Task objective - Recast the lines of the listing below as a Markdown table with the columns "No." and "Line," one row per line and blank lines skipped. Leave the pictures out of the table.

(Dataset records)
-- -- --
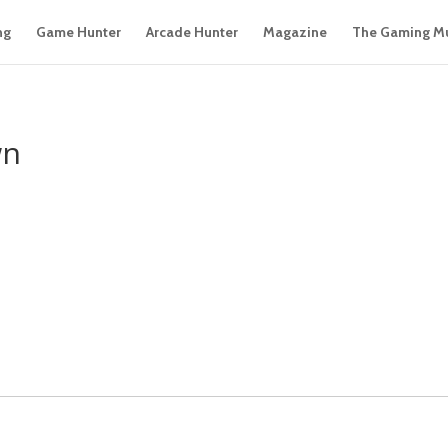
ng
Game Hunter
Arcade Hunter
Magazine
The Gaming M
wn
-- -- --
Solution for this problem -
| No. | Line |
|---|---|
| 1 | ng |
| 2 | Game Hunter |
| 3 | Arcade Hunter |
| 4 | Magazine |
| 5 | The Gaming M |
| 6 | wn |